** START EXCERPTED PASSAGE **

South Africa's unemployment rate drops down to 26.7%

REUTERS / Siphiwe Sibeko

Getting out of the unemployment slump and back into the running

“Last in, first out” is a scary term for young South Africans new to the workplace. South Africa has the world’s third highest unemployment rate for people aged 15 – 24 years, so keeping a job if you get one can be a challenge. If you do get work and it doesn’t work out, it can be difficult to stay motivated when looking for another job.

South Africa's unemployment rate drops down to 26.7%

REUTERS / Siphiwe Sibeko

The soaring cost of living is sending young adults back to live with their parents and stunting career development. Are there steps unemployed youth can take to get going again?

I spoke to Godfrey Madanhire, a professional motivational speaker, and he had these tips:

“You’re special, your situation isn’t”



It’s hard to believe this, but you’re in the same boat as 10 million other young South Africans who are potentially looking for their first employment. The only difference between you and the others is that you are you. Compile a list of your strengths to sell yourself to potential employers. Outline your personality traits that will be useful in the workplace, things like: reliable individual, a quick learner, enjoy working in a team. Never underestimate listing your personal characteristics as an advantage as many employers are looking for employees who are compatible with the rest of the staff.

** END EXCERPTED PASSAGE **
** START MATERIAL SUPPLIED **

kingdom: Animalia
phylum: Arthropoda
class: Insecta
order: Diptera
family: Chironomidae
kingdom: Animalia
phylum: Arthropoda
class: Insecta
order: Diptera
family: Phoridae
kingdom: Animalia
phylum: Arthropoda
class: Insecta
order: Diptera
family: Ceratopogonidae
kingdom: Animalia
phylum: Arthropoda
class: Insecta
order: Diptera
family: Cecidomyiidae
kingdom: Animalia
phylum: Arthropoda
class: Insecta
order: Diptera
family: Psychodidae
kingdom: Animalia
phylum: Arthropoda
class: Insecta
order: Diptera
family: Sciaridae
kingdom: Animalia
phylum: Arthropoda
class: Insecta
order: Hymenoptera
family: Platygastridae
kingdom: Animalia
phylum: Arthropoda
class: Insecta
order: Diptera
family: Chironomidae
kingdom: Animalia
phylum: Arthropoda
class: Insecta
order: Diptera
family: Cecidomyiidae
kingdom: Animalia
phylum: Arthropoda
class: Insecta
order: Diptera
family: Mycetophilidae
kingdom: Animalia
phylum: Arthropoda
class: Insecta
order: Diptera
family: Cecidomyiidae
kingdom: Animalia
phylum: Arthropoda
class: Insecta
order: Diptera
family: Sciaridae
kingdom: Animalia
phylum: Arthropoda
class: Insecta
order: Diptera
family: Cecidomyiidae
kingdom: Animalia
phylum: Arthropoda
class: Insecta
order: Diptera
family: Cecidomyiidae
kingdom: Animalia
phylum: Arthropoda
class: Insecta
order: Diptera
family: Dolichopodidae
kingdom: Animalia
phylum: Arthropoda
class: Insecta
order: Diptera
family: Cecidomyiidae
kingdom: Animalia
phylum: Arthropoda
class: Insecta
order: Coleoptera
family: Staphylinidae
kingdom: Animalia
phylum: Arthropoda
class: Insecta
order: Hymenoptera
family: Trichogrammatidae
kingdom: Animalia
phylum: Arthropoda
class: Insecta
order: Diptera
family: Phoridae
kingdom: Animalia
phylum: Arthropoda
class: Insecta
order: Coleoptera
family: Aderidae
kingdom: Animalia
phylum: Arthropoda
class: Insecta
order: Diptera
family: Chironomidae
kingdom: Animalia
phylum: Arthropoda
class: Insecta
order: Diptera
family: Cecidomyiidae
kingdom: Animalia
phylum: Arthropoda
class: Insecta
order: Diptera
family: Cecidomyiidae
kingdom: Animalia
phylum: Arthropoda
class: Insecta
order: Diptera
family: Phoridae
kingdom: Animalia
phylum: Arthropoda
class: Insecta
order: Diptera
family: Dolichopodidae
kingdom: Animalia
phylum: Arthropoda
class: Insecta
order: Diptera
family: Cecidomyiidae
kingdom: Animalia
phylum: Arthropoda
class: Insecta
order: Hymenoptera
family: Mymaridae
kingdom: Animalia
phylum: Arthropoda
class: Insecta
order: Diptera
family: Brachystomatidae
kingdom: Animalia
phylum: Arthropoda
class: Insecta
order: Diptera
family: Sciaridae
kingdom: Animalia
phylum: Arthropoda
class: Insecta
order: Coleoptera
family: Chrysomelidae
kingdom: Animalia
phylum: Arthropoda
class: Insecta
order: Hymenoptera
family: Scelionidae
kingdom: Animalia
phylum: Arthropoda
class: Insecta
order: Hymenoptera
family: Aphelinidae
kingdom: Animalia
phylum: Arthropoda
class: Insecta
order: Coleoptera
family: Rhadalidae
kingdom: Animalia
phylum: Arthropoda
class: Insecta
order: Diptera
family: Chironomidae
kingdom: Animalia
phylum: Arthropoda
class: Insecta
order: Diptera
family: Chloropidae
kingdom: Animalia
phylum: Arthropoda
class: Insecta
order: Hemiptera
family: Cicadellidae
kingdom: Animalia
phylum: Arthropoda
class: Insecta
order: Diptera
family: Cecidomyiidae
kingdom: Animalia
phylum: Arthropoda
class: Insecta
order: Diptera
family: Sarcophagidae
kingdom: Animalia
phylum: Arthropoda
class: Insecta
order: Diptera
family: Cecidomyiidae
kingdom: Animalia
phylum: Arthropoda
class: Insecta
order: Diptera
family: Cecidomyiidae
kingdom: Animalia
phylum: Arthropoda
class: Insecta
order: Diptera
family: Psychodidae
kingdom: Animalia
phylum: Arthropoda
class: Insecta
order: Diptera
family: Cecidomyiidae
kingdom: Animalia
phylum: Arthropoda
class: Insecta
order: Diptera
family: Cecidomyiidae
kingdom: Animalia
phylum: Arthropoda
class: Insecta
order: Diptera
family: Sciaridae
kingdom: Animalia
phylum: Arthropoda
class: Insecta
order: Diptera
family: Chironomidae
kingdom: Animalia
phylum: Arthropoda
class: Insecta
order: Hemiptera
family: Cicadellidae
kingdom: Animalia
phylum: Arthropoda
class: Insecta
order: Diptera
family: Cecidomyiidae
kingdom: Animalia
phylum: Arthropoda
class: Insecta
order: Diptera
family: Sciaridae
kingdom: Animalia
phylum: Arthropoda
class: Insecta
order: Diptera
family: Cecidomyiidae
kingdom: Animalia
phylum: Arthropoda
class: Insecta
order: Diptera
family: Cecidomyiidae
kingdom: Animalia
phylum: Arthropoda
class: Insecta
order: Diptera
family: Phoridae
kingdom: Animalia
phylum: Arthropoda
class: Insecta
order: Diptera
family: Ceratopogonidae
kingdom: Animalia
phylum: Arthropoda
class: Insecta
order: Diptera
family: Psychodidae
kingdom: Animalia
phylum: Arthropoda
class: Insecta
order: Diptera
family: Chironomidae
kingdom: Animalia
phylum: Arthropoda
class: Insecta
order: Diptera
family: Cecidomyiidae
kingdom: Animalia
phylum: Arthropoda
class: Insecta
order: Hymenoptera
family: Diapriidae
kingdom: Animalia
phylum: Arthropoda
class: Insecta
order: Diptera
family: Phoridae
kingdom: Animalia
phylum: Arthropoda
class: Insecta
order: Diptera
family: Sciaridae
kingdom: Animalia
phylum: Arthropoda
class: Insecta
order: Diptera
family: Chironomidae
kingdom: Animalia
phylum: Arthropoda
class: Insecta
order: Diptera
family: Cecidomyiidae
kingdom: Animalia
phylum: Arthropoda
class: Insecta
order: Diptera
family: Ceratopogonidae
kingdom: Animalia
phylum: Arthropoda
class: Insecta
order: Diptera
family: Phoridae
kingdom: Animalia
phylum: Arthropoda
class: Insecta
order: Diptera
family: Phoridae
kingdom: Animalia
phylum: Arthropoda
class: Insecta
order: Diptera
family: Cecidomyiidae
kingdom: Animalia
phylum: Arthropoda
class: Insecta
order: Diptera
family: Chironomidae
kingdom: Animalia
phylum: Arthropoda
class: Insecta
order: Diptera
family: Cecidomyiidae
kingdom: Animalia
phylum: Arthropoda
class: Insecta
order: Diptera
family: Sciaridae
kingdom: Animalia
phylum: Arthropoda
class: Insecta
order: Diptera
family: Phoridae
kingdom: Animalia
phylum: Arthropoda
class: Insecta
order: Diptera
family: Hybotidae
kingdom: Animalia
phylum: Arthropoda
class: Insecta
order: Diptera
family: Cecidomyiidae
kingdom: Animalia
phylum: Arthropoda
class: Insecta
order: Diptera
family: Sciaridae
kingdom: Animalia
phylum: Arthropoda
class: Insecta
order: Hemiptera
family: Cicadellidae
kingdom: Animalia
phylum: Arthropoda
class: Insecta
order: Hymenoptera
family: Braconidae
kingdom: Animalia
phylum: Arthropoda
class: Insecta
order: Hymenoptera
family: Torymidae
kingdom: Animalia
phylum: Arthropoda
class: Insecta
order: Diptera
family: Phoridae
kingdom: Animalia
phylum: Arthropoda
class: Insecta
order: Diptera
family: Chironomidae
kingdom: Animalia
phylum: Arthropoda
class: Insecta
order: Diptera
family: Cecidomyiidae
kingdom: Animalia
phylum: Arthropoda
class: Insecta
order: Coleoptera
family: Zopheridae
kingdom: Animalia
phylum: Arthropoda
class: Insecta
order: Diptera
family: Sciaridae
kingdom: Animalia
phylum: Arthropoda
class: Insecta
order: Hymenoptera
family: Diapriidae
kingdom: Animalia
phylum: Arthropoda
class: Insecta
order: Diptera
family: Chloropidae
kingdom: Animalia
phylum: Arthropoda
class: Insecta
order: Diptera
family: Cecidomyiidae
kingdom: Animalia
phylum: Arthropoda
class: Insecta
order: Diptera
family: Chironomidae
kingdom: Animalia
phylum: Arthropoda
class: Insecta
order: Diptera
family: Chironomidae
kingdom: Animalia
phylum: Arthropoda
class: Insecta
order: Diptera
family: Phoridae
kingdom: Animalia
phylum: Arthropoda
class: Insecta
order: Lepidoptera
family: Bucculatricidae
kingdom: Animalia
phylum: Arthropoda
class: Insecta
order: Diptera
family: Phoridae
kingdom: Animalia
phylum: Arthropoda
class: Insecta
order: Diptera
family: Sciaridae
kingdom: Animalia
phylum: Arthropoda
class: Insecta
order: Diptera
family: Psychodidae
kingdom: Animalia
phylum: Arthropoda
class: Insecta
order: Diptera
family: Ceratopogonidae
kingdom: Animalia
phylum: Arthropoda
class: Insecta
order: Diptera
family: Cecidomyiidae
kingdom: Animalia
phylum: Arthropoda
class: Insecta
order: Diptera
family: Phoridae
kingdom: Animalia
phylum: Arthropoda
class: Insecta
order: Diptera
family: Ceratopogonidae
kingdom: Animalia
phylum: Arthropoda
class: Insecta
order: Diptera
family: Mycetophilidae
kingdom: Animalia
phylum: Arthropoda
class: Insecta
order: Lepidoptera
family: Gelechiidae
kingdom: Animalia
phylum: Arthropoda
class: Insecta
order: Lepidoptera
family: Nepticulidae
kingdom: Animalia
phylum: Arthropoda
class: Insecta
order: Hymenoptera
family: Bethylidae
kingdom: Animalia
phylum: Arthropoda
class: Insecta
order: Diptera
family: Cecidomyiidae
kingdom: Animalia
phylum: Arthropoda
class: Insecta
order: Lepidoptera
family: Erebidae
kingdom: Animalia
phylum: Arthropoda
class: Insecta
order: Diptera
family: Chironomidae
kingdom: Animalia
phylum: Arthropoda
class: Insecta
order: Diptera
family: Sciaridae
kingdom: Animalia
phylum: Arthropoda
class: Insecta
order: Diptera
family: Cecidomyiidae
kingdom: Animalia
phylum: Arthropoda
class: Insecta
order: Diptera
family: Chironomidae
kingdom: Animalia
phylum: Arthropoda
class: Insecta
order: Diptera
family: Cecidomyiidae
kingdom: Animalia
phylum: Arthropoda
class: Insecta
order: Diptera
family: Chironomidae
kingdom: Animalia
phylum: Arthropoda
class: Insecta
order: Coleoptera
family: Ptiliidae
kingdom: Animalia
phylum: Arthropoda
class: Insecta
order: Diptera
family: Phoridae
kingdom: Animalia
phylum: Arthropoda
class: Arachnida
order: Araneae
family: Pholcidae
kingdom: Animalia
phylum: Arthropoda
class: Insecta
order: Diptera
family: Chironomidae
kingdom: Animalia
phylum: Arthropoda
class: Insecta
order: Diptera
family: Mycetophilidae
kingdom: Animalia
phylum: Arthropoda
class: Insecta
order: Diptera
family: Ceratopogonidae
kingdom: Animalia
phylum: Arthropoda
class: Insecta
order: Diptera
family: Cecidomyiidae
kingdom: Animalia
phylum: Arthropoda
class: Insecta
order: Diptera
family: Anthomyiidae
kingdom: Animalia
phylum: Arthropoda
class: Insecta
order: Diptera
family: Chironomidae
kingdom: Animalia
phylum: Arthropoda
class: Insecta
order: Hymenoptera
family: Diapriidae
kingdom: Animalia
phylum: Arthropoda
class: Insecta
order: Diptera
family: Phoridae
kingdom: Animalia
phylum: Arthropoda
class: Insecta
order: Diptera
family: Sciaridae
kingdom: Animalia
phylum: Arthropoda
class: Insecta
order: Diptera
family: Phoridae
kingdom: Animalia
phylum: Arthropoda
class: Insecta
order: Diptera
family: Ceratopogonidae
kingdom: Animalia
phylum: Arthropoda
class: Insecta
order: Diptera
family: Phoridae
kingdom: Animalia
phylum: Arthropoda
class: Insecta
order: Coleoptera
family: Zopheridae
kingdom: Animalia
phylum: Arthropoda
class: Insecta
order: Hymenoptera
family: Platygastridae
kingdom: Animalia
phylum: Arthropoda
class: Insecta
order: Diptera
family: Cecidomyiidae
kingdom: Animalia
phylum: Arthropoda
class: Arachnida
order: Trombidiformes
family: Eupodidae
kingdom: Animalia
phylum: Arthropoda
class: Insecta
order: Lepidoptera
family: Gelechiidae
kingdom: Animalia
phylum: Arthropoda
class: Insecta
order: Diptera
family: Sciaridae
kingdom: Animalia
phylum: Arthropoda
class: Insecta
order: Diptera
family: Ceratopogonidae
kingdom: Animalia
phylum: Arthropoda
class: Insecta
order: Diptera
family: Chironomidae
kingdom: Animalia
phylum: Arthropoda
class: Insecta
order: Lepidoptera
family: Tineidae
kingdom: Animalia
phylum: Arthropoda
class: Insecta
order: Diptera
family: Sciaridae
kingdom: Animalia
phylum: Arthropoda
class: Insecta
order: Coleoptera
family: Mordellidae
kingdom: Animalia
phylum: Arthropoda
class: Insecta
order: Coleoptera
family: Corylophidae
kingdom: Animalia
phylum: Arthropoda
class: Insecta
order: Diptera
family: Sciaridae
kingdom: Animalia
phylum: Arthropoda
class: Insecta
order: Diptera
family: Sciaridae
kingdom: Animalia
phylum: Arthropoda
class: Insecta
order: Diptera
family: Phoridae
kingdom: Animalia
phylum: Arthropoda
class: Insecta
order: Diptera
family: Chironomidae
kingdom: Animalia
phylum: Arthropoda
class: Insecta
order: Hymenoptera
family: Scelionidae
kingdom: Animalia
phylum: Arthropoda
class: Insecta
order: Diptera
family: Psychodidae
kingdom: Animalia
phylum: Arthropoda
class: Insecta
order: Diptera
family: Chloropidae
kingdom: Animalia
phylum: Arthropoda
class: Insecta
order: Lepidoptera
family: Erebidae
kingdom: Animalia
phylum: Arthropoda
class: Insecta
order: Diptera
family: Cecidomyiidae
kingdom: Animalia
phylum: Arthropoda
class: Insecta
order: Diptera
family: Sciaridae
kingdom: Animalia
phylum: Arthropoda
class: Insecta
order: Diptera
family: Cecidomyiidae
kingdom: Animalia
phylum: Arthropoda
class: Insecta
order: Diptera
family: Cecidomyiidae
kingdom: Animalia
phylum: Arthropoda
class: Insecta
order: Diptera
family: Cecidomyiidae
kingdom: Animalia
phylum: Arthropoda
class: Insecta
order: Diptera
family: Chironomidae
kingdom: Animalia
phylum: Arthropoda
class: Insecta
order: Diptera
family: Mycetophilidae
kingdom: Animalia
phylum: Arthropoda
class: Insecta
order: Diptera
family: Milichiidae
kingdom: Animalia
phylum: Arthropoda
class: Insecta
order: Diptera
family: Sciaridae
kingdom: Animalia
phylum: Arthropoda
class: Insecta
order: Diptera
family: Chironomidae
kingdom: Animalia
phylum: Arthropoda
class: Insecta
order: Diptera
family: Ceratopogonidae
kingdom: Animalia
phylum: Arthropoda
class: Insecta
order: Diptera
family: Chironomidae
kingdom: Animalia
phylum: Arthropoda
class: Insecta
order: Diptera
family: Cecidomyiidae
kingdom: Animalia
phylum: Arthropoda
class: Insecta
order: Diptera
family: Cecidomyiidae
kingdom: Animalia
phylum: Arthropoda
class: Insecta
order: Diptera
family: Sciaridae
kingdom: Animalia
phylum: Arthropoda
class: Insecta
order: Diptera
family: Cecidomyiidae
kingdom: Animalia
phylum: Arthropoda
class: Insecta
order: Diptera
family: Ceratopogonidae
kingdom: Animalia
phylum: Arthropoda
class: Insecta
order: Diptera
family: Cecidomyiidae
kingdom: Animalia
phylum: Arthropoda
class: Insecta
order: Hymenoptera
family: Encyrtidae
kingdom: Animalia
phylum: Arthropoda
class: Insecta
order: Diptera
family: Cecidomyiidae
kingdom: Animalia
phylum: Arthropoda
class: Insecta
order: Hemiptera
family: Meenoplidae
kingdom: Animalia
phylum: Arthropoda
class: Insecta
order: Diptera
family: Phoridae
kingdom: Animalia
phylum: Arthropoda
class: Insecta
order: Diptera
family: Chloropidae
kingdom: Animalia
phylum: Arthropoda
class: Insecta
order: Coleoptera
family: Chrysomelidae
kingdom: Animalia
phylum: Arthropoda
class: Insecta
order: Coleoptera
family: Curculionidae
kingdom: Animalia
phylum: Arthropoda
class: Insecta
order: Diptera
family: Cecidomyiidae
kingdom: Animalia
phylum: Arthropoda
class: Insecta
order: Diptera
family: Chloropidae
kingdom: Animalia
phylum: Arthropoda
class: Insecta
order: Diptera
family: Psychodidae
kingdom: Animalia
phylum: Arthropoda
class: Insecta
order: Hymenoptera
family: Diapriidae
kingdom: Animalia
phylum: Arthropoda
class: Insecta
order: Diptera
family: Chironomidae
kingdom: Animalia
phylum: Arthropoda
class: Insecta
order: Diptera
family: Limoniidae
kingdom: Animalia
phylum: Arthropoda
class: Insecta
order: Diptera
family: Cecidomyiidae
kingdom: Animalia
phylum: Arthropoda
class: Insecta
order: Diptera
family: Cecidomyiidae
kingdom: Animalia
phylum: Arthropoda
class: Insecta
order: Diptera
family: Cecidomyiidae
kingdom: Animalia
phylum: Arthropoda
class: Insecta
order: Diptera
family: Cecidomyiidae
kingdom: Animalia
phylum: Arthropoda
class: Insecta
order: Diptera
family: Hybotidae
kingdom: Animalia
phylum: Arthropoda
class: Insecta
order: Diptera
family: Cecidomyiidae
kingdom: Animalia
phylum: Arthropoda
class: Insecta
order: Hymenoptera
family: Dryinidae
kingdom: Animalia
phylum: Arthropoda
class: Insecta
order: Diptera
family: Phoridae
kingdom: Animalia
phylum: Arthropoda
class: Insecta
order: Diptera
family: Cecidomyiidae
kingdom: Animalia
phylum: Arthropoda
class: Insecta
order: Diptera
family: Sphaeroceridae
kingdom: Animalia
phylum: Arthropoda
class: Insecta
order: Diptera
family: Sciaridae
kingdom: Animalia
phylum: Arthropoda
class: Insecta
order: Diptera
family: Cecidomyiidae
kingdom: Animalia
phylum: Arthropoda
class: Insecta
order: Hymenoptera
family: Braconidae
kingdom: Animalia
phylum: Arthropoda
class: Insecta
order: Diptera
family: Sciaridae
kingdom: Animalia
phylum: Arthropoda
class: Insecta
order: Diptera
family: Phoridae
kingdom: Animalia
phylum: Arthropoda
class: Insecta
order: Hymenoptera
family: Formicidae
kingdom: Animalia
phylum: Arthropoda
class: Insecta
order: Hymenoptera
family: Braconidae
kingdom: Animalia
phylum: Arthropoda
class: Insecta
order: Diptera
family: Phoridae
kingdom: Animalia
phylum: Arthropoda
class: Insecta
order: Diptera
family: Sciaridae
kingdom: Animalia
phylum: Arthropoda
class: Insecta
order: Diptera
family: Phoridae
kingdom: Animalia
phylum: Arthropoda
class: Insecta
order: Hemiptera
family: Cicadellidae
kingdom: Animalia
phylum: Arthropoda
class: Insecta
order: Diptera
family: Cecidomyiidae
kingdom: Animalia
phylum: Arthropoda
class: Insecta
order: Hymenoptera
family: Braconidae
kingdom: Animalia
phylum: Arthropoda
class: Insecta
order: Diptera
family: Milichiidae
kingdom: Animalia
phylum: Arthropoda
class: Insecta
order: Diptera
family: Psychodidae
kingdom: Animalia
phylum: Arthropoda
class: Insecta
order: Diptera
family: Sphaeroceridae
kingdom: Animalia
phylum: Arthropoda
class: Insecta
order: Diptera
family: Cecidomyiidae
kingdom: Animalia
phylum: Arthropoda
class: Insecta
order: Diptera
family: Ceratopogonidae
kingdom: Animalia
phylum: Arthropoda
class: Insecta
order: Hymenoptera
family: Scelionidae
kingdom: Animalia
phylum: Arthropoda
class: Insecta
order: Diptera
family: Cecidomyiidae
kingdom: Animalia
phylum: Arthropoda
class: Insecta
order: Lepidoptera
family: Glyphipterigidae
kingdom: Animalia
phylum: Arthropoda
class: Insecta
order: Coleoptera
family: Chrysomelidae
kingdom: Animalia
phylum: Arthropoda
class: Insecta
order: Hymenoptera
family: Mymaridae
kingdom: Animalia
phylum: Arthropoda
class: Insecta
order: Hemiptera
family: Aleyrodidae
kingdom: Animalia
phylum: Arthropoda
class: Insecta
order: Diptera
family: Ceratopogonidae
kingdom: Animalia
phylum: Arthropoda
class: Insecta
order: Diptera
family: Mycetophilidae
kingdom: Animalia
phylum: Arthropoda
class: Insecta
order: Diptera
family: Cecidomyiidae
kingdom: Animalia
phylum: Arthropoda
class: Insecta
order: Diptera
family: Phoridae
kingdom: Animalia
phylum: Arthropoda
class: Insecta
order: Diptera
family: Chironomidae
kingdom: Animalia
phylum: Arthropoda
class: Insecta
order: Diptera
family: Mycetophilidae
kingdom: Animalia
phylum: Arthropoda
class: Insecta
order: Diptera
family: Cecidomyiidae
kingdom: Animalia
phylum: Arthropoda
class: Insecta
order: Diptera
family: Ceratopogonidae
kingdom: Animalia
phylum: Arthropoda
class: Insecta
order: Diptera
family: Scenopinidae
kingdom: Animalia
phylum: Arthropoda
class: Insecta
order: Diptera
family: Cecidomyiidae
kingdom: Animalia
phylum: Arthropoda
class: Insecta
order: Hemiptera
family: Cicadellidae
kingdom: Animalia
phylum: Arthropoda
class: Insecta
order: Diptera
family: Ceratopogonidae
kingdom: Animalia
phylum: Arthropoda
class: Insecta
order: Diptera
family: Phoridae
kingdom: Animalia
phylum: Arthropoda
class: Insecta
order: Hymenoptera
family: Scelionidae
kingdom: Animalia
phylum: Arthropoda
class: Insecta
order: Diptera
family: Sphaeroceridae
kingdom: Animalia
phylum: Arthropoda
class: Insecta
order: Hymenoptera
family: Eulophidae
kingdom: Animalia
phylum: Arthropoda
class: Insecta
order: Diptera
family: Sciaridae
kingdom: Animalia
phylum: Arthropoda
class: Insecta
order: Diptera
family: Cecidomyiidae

** END MATERIAL SUPPLIED **

*WHAT YOU NEED TO DO:*
Extend the piece about young South Africans searching for work, which appears above the records, starting directly after its final sentence.

*WRITTEN ANSWER:*
“If you don’t make a move you’ll never progress”


Climbing the corporate ladder begins with the first step, even if it is a small step. Jobs are not given out you have to go and find them. Keep a stack of classified newspapers at hand, or keep a constant eye on recruitment websites. Getting yourself into the running for a position is better than not being in the race at all. Apply, apply and apply again. Persistence is the name of the game.

“Internships have their pros and cons”



Get your foot in the door. Internships are a great way to do this and often if the extra effort is put in it can turn into employment. Just be warned, cheap labour is great for employers and many will make promises in order to use your skills for as long as they can. Set yourself an end date before accepting any internship, and then establish if your employer is prepared to offer you something more permanent.  If the internship does not directly result in employment, the experience gained will be valuable when applying for another job.

“Using connections will get you places”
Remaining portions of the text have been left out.